La cabeza de Carrie daba vueltas por todo el local como una bola de pinball. Tenía un nombre: Bilal Mohamad. Un hombre gay que conocía a Rana… y que, de acuerdo con Marielle, también conocía a su amante mayor y generoso, su papa gâteau, Davis Fielding.
De pronto sintió como si la alcanzara un rayo y todo cobró sentido.
¿Qué era exactamente lo que le había dicho Rana acerca de sus relaciones sexuales con Davis cuando la interrogó tras lo de Baalbek? «Al principio sí lo hacíamos, pero ahora me utiliza sobre todo para presumir». Entonces la había sorprendido, pero en ese momento encajó a la perfección. ¿Era eso lo que había estado ocultando Davis Fielding? ¿Que era gay? Pero ¿por qué esconderlo? ¿A quién coño le importaba? ¿Por qué iba a necesitar la coartada de una amante hermosa como Rana para que la gente pensara que no era gay? ¿Y qué sucedía con aquel Bilal Mohamad? ¿Por qué lo mató? ¿Era el amante de Davis? Porque, si lo era, eso explicaría por qué Davis lo había dejado entrar en la oficina aquella noche.
Fielding sabía que iba a marcharse de Beirut. Probablemente para siempre. Ése era el otro cabo suelto que la había estado molestando, amenazando su teoría sobre el asesinato. ¿Cómo podía ser que la misma noche en que se enfrentaba a la ruina y al final de su carrera profesional, su última noche en Beirut, fuera la noche en que, casualmente, alguien se dejaba caer por su despacho para matarlo? ¿Antes de que Saul, que iba de camino, apareciera? Ese tipo de casualidades no se daban. No en la vida real, no existían.
Así que Bilal no se había pasado por allí sin más, sino que Davis lo había llamado. Probablemente le había dicho que era urgente, que se marchaba. Si eran amantes, Davis habría querido despedirse.

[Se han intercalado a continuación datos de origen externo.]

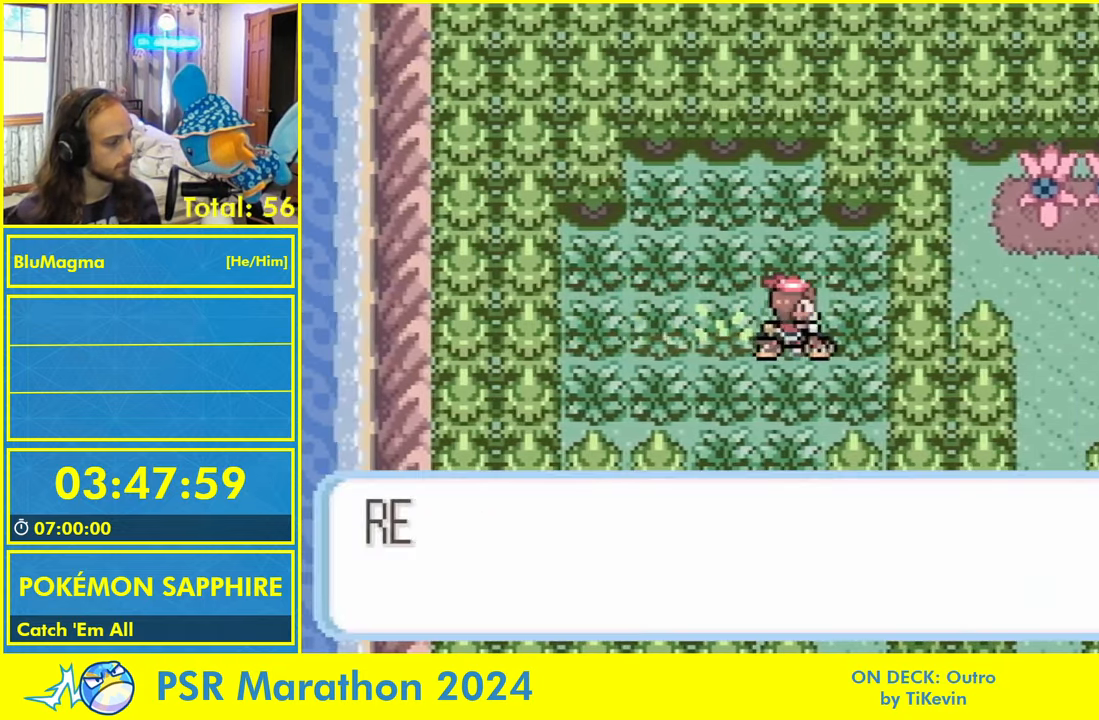
Gameplay with a controller (Nintendo layout); each line is a JSON object with the inputs held at the frame after it (dt_ms = milliseconds from this image to that frame). "events" lists button and stick changes between this image and that frame as [ms after this image, input, new state], when the widget could be followed in between. Not read: L2 L3 R3 START X Y.
{"dt_ms": 500, "buttons": ["DPAD_LEFT"], "events": [[350, "B", "down"], [450, "B", "up"]]}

Bilal debió de dejar de inmediato lo que estuviera haciendo y apresurarse en llegar al despacho. Ésa habría sido su última oportunidad de silenciar a Fielding antes de que se lo soltara todo a la CIA, antes de que él, Bilal, cayera en el punto de mira de la Agencia. Nada de casualidades. Tenía que hacer que Ray Saunders y Saul comprobaran los registros telefónicos del fijo y del móvil de Fielding.
Las piezas al fin encajaban. Una vez que comenzaran a investigar, Carrie estaba convencida de que descubrirían que Bilal estaba conectado tanto con Ruiseñor como con Abu Nazir.
—He estado fuera. ¿A qué se dedica, este Bilal Mohamad? —preguntó.
—A esto y aquello —repuso Marielle encogiéndose de hombros—. Esto es Beirut —dijo, e imitó a alguien esnifando cocaína por la nariz.
—¿Dónde puedo encontrarlo?
—¿Dónde crees tú? La mayor parte de las noches, en el Wolf —respondió Marielle. Claro, pensó Carrie. Un bar gay—. Entonces ¿puedo marcharme ya?
—Cuanto antes, mejor. Tómate unas cuantas semanas. Disfruta de París —recomendó Carrie al tiempo que se ponía en pie para marcharse—. Todo el mundo lo hace.